> _TASK STATEMENT_
Write out every line of the records below word for word, but leave the pictures out.
----- RECORD EXTRACTS -----
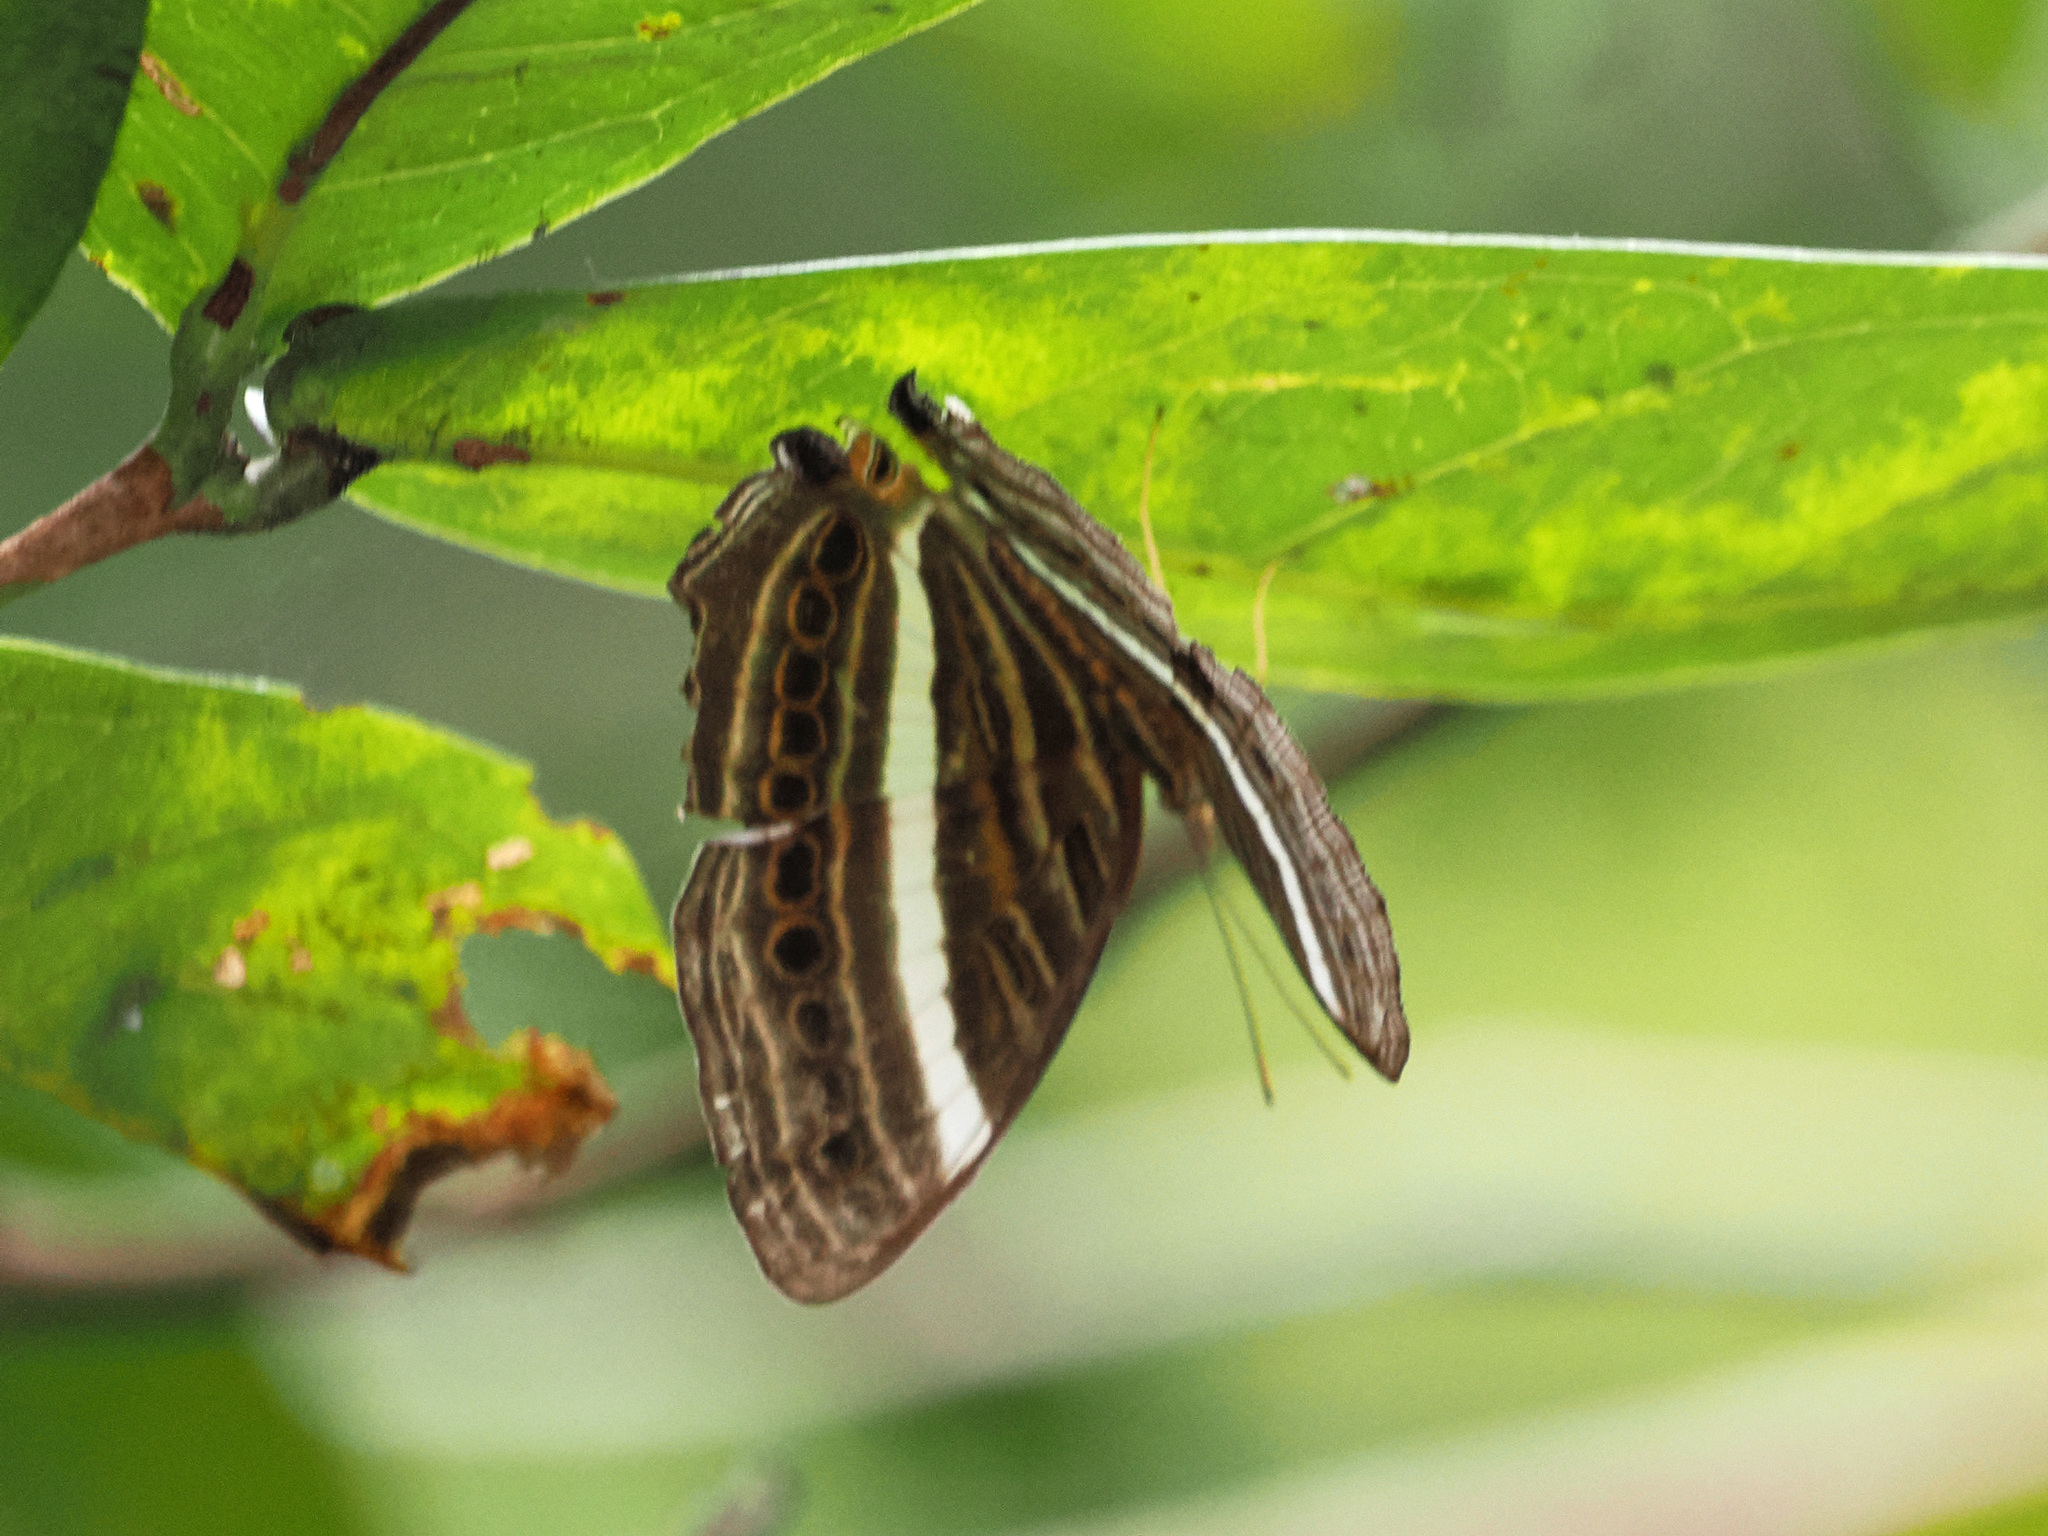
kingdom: Animalia
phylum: Arthropoda
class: Insecta
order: Lepidoptera
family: Nymphalidae
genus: Cyrestis
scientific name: Cyrestis strigata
-----
> _ANSWER IN FULL_
kingdom: Animalia
phylum: Arthropoda
class: Insecta
order: Lepidoptera
family: Nymphalidae
genus: Cyrestis
scientific name: Cyrestis strigata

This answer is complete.